Friday, July 27, 2012
Confessions of a Bible Thumper by Michael Camp was both a fun, quick, enjoyable read and a difficult, personal history resurrecting, thought provoking book. It is part memoir of how Camp got into and out of conservative American Evangelicalism with his Christianity intact, and part deconstructive analysis of the cultural and social opinions that are considered de rigueur for the true believer. The early part of the book is more memoir and is much more loosely constructed, more like reading a blog than a book--even the editing is sloppier--but as the book continues, the structure tightens up considerably, the vocabulary improves and the editing is much cleaner. It felt as if the book had been designed from a series of shorter, more intellectual, well-researched articles or lectures and strung together with folksy jaunts down memory lane, then tied up in neat chapters with contrived conversations with conveniently progressive and liberal Christian friends in the brew-pub.

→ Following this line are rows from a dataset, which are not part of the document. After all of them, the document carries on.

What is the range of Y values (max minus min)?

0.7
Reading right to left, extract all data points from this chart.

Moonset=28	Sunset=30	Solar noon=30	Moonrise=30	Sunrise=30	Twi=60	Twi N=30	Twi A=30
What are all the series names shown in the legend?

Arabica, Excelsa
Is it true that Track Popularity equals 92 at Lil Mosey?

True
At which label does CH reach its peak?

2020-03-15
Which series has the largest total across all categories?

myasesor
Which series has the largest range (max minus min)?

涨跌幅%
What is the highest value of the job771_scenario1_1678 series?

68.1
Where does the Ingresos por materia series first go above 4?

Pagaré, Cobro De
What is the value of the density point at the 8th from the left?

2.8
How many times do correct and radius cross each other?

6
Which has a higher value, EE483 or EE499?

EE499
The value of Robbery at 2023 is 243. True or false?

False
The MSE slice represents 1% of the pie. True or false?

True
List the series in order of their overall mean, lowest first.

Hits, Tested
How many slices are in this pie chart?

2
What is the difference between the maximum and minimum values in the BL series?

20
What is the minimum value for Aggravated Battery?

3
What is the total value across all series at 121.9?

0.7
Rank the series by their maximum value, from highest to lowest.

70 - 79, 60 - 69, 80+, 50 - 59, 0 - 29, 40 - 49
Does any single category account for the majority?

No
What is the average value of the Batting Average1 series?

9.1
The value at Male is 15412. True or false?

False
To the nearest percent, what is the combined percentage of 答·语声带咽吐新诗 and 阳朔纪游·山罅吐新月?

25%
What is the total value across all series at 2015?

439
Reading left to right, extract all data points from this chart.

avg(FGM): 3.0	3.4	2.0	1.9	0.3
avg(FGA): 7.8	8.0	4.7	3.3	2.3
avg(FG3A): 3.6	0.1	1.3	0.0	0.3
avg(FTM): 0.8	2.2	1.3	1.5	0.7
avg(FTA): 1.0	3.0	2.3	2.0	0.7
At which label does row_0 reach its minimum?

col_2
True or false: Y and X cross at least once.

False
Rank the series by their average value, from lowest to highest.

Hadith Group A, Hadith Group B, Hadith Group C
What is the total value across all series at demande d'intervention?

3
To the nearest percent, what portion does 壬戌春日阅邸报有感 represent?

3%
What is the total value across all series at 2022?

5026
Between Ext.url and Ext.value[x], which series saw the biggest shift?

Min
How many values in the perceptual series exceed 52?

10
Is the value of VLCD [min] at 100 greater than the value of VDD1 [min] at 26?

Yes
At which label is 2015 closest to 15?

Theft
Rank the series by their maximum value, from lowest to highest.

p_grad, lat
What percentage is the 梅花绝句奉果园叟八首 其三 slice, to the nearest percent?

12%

That was the down-side of the this book. Once I got over my snobbish dislike of what I consider the over-used device of the fake conversation in self-help (especially Christian self-help) books, I actually really enjoyed this book. Michael Camp's journey through Christianity mirrors mine at so many points that I almost could have been reading my own story. The easiest to read and certainly the most fun blast-to-my-past was the container story set in the microbrewery in Silverdale, Washington. My family and I used to live in Silverdale, walking distance from the Silver City Brewery in which the aforementioned conversational tidbits occur. I've even raised a glass and downed a burger there when it was still just a burger joint. We had a lot of laughs together, snuggled on the couch and peering at Google Earth in the laptop, "omigosh, remember that green belt we used to look out at from our deck? It's a grocery store now!" and "holy cow, look at what went in there!" and, "hey, right there, that's the apartment you were born in, there's a hospital just up the street now."
And then the memories of trying to find a church home in Silverdale when we moved there as a newly married Navy couple. Camp's descriptions of the churches in the area make it sound as though not much has changed in the decade-and-a-half since we were church-shopping. We finally gave up in frustration. If only we'd stayed in the brew-pub a few years longer and Michael Camp had arrived a few years sooner, we might still be willing to consider ourselves Christians--though certainly Christians as on the fringe as Camp and his brew pals.
As the memoir dug a little deeper into Camp's history, I thought of my own days as the preacher's kid, the one trying so hard to live just right as a witness to my public high school classmates. I went to more than one of those big sell-out-to-Jesus conferences--none so large as Explo '72 that Camp attended in Texas but Love Europe '89 was only a slightly smaller European version followed by two weeks of street evangelism at sites across Germany. I'm sure I was that girl who curled my lip and tossed my hair in disdain at people who smoked cigarettes, drank beer and had the temerity to think themselves truly saved!
Although even then, and for some years before that, the issues that Camp raises--inclusion, inerrancy, legalism, abortion, apocalypticism, evolution, sexuality, and universalism--had been nagging doubts lurking in my head. Granted, my bigger questions as a teenaged girl and young woman in the Church were gender roles, feminism, authoritarian power structures, and exactly why couldn't I offer a prayer in our Spirit-led service but my brother could? It was hard to read through this book and see my old confused but prejudiced self, arrogantly certain of all the answers even as I secretly doubted even the most basic of the taught truths.
Perhaps if I had read this book back in the Eighties, I might have realized decades sooner that there are many more legitimate expressions of authentic Christianity than my fundamentalist Evangelical upbringing allowed. I might have never felt that I had to leave Christianity altogether in order to find God. Then again, perhaps not.
I would hope that a copy of this book finds its way into every church library, trendy-named evangelism-themed coffee shop, and onto the bookshelves of every small group leader, Sunday School teacher, and spiritual director. Because every Christian who longs for their fidelity to the Way of Jesus to have meaning beyond the social networking possibilities will one day, sooner rather than later, confront every single one of these questions. Camp provides a template for how to go about thinking through the questions, directions for where to get more information and better research than can be provided in this book, and hope that love can be the gold standard of Christian living rather than rules, dogma, and cultural knee-jerk lockstep.
See also, the book's website, Michael Camp's blog, and a video promo of the book. Also available as a Kindle edition.
I was compensated in advance for this review with a pdf copy of this book regardless of my published opinions of it.